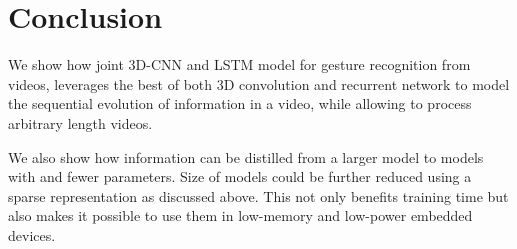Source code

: \documentclass{article}
\begin{document}
\section{Conclusion}
\label{sec:conclusion}

We show how joint 3D-CNN and LSTM model for gesture recognition from videos, leverages the best of both 3D convolution and recurrent network to model the sequential evolution of information in a video, while allowing to process arbitrary length videos. 

We also show how information can be distilled from a larger model to models with  and  fewer parameters. Size of models could be further reduced using a sparse representation as discussed above. This not only benefits training time but also makes it possible to use them in low-memory and low-power embedded devices.

\newpage
\label{sec:ref}
\begin{small}
  
  
\end{small}
\end{document}
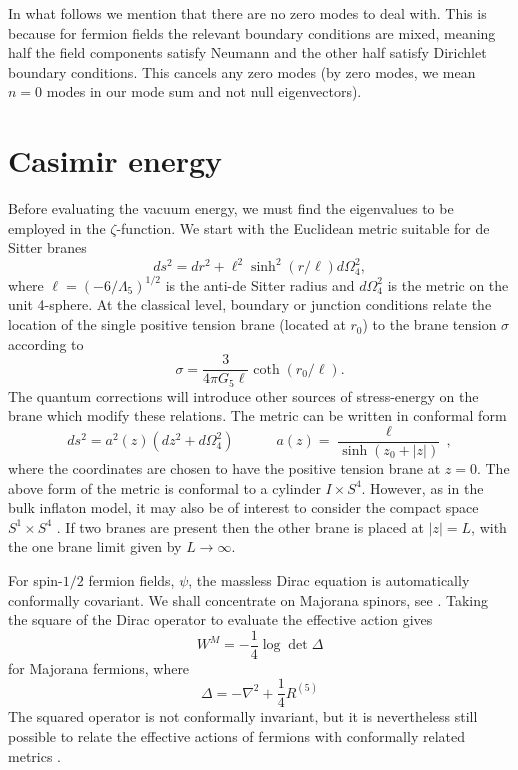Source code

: \documentclass[a4paper,a4paper]{article}
\begin{document}
In what follows we mention that there 
are no zero modes to deal with. This is because for fermion fields the relevant 
boundary conditions are mixed, meaning half the field components satisfy Neumann 
and the other half satisfy Dirichlet boundary conditions. This cancels any zero modes 
(by zero modes, we mean $n=0$ modes in our mode sum and not null eigenvectors).

\section{Casimir energy}

Before evaluating the vacuum energy, we must find the eigenvalues to be 
employed in the $\zeta$-function.
We start with the Euclidean metric suitable for de Sitter branes \cite{GS}
\begin{equation}
ds^2 =dr^2+\ell^2\sinh^2(r/\ell)d\Omega^2_4,
\label{orig}
\end{equation}
where $\ell=(-6/\Lambda_5)^{1/2}$ is the anti-de Sitter radius and
$d\Omega_4^2$ is the metric on the unit 4-sphere.
At the classical level, boundary or junction conditions relate the location of the 
single positive tension brane (located at $r_0$) to the brane 
tension $\sigma$ according to \cite{GS}
\begin{equation}
\sigma=\frac{3}{4\pi G_5 \ell}\coth(r_0/\ell).
\end{equation}
The quantum corrections will introduce other sources of stress-energy on the
brane which modify these relations. The metric can be written in conformal 
form
\begin{equation}
ds^2 =a^2(z)(dz^2+d\Omega^2_4)
\quad\qquad a(z)=\frac{\ell}{\sinh(z_0+|z|)}\,,
\label{metric}
\end{equation}
where the coordinates are chosen to have the positive tension brane at $z=0$.
The above form of the metric is conformal to a cylinder $I\times S^4$.
However, as in the bulk inflaton model, it may also be of interest to consider the 
compact space $S^1\times S^4$ \cite{GS}. If two branes are present then 
the other brane is placed at $|z|=L$, with the one brane limit given by 
$L\rightarrow \infty$.


For spin-$1/2$ fermion fields, $\psi$, the massless Dirac equation is 
automatically conformally covariant. We shall concentrate on Majorana spinors, 
see \cite{MNSS}. Taking the square of the Dirac operator to evaluate the effective 
action gives
\begin{equation}
W^M=-\frac14\log\det\Delta
\end{equation}
for Majorana fermions, where
\begin{equation}
\Delta=-\nabla^2+\frac14{}R^{(5)}
\end{equation}
The squared operator is not conformally invariant, but it is nevertheless 
still possible to relate the effective actions of fermions with conformally 
related metrics \cite{MOSS2}.
\end{document}
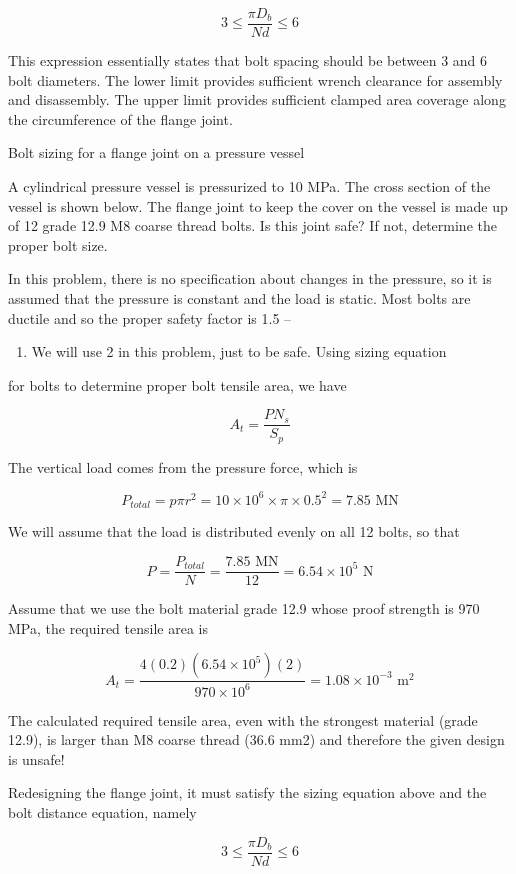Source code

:\documentclass[a4paper,openany,12pt]{book}
\begin{document}
{{$$3 \leqslant \frac{\pi D_b}{Nd} \leqslant 6$$

This expression essentially states that bolt spacing should be between 3
and 6 bolt diameters. The lower limit provides sufficient wrench
clearance for assembly and disassembly. The upper limit provides
sufficient clamped area coverage along the circumference of the flange
joint.

Bolt sizing for a flange joint on a pressure vessel

A cylindrical pressure vessel is pressurized to 10 MPa. The cross
section of the vessel is shown below. The flange joint to keep the cover
on the vessel is made up of 12 grade 12.9 M8 coarse thread bolts. Is
this joint safe? If not, determine the proper bolt size.


In this problem, there is no specification about changes in the
pressure, so it is assumed that the pressure is constant and the load is
static. Most bolts are ductile and so the proper safety factor is 1.5 --
\begin{enumerate}
\item We will use 2 in this problem, just to be safe. Using sizing equation
\end{enumerate}
for bolts to determine proper bolt tensile area, we have

$$A_t = \frac{PN_s}{S_p}$$

The vertical load comes from the pressure force, which is

$$P_{total} = p\pi r^2 = 10 \times 10^6 \times \pi  \times 0.5^2 = 7.85\text{ MN}$$

We will assume that the load is distributed evenly on all 12 bolts, so
that

$$P = \frac{P_{total}}{N} = \frac{7.85 \text{ MN}}{12} = 6.54 \times
  {10^5}\text{ N}$$

Assume that we use the bolt material grade 12.9 whose proof strength is
970 MPa, the required tensile area is

$$A_t = \frac{4(0.2)(6.54 \times 10^5)(2)}{970 \times 10^6} = 1.08 \times 10^{-3} \text{ m}^2$$

The calculated required tensile area, even with the strongest material
(grade 12.9), is larger than M8 coarse thread (36.6 mm2) and therefore
the given design is unsafe!

Redesigning the flange joint, it must satisfy the sizing equation above
and the bolt distance equation, namely

$$3 \leqslant \frac{\pi D_b}{Nd} \leqslant 6$$

}}
\end{document}
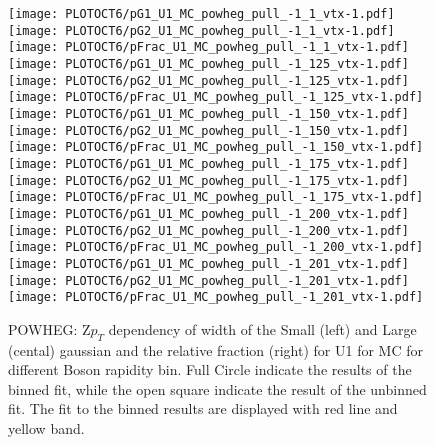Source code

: \documentclass[41pt,a4paper,oneside]{report}
\begin{document}
\begin{figure}[h!]
  \begin{center}
    \texttt{[image: PLOTOCT6/pG1\_U1\_MC\_powheg\_pull\_-1\_1\_vtx-1.pdf]}
    \texttt{[image: PLOTOCT6/pG2\_U1\_MC\_powheg\_pull\_-1\_1\_vtx-1.pdf]}
    \texttt{[image: PLOTOCT6/pFrac\_U1\_MC\_powheg\_pull\_-1\_1\_vtx-1.pdf]} 
    \texttt{[image: PLOTOCT6/pG1\_U1\_MC\_powheg\_pull\_-1\_125\_vtx-1.pdf]}
    \texttt{[image: PLOTOCT6/pG2\_U1\_MC\_powheg\_pull\_-1\_125\_vtx-1.pdf]}
    \texttt{[image: PLOTOCT6/pFrac\_U1\_MC\_powheg\_pull\_-1\_125\_vtx-1.pdf]} 
    \texttt{[image: PLOTOCT6/pG1\_U1\_MC\_powheg\_pull\_-1\_150\_vtx-1.pdf]}
    \texttt{[image: PLOTOCT6/pG2\_U1\_MC\_powheg\_pull\_-1\_150\_vtx-1.pdf]}
    \texttt{[image: PLOTOCT6/pFrac\_U1\_MC\_powheg\_pull\_-1\_150\_vtx-1.pdf]} 
    \texttt{[image: PLOTOCT6/pG1\_U1\_MC\_powheg\_pull\_-1\_175\_vtx-1.pdf]}
    \texttt{[image: PLOTOCT6/pG2\_U1\_MC\_powheg\_pull\_-1\_175\_vtx-1.pdf]}
    \texttt{[image: PLOTOCT6/pFrac\_U1\_MC\_powheg\_pull\_-1\_175\_vtx-1.pdf]} 
    \texttt{[image: PLOTOCT6/pG1\_U1\_MC\_powheg\_pull\_-1\_200\_vtx-1.pdf]}
    \texttt{[image: PLOTOCT6/pG2\_U1\_MC\_powheg\_pull\_-1\_200\_vtx-1.pdf]}
    \texttt{[image: PLOTOCT6/pFrac\_U1\_MC\_powheg\_pull\_-1\_200\_vtx-1.pdf]} 
    \texttt{[image: PLOTOCT6/pG1\_U1\_MC\_powheg\_pull\_-1\_201\_vtx-1.pdf]}
    \texttt{[image: PLOTOCT6/pG2\_U1\_MC\_powheg\_pull\_-1\_201\_vtx-1.pdf]}
    \texttt{[image: PLOTOCT6/pFrac\_U1\_MC\_powheg\_pull\_-1\_201\_vtx-1.pdf]} 
    \caption{POWHEG: Z$p_{T}$ dependency of width of the Small (left) and Large (cental) gaussian and the relative fraction (right) for U1 for MC for different Boson rapidity bin. Full Circle indicate the results of the binned fit, while the open square indicate the result of the unbinned fit. The fit to the binned results are displayed with red line and yellow band.
\newline
}
    \label{fig:SmallLargeU1POW}
  \end{center}
\end{figure}
\end{document}
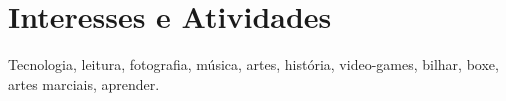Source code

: \documentclass[a4paper,10pt]{article} %
\begin{document}

\section{Interesses e Atividades}

Tecnologia, leitura, fotografia, música, artes,
história, video-games, bilhar, boxe, artes marciais, aprender.

\end{document}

━━━━━━━━━━━━━━━━

* **Exercise aim**
The answer is the lines of the material above, from the one containing "W^M=-\frac14\log\det\Delta" down to the one containing "Redesigning the flange", given exactly and without images.

* **Your solution**
W^M=-\frac14\log\det\Delta
\end{equation}
for Majorana fermions, where
\begin{equation}
\Delta=-\nabla^2+\frac14{}R^{(5)}
\end{equation}
The squared operator is not conformally invariant, but it is nevertheless 
still possible to relate the effective actions of fermions with conformally 
related metrics \cite{MOSS2}.
\end{document}
Source code

:\documentclass[a4paper,openany,12pt]{book}
\begin{document}
{{$$3 \leqslant \frac{\pi D_b}{Nd} \leqslant 6$$

This expression essentially states that bolt spacing should be between 3
and 6 bolt diameters. The lower limit provides sufficient wrench
clearance for assembly and disassembly. The upper limit provides
sufficient clamped area coverage along the circumference of the flange
joint.

Bolt sizing for a flange joint on a pressure vessel

A cylindrical pressure vessel is pressurized to 10 MPa. The cross
section of the vessel is shown below. The flange joint to keep the cover
on the vessel is made up of 12 grade 12.9 M8 coarse thread bolts. Is
this joint safe? If not, determine the proper bolt size.


In this problem, there is no specification about changes in the
pressure, so it is assumed that the pressure is constant and the load is
static. Most bolts are ductile and so the proper safety factor is 1.5 --
\begin{enumerate}
\item We will use 2 in this problem, just to be safe. Using sizing equation
\end{enumerate}
for bolts to determine proper bolt tensile area, we have

$$A_t = \frac{PN_s}{S_p}$$

The vertical load comes from the pressure force, which is

$$P_{total} = p\pi r^2 = 10 \times 10^6 \times \pi  \times 0.5^2 = 7.85\text{ MN}$$

We will assume that the load is distributed evenly on all 12 bolts, so
that

$$P = \frac{P_{total}}{N} = \frac{7.85 \text{ MN}}{12} = 6.54 \times
  {10^5}\text{ N}$$

Assume that we use the bolt material grade 12.9 whose proof strength is
970 MPa, the required tensile area is

$$A_t = \frac{4(0.2)(6.54 \times 10^5)(2)}{970 \times 10^6} = 1.08 \times 10^{-3} \text{ m}^2$$

The calculated required tensile area, even with the strongest material
(grade 12.9), is larger than M8 coarse thread (36.6 mm2) and therefore
the given design is unsafe!

Redesigning the flange joint, it must satisfy the sizing equation above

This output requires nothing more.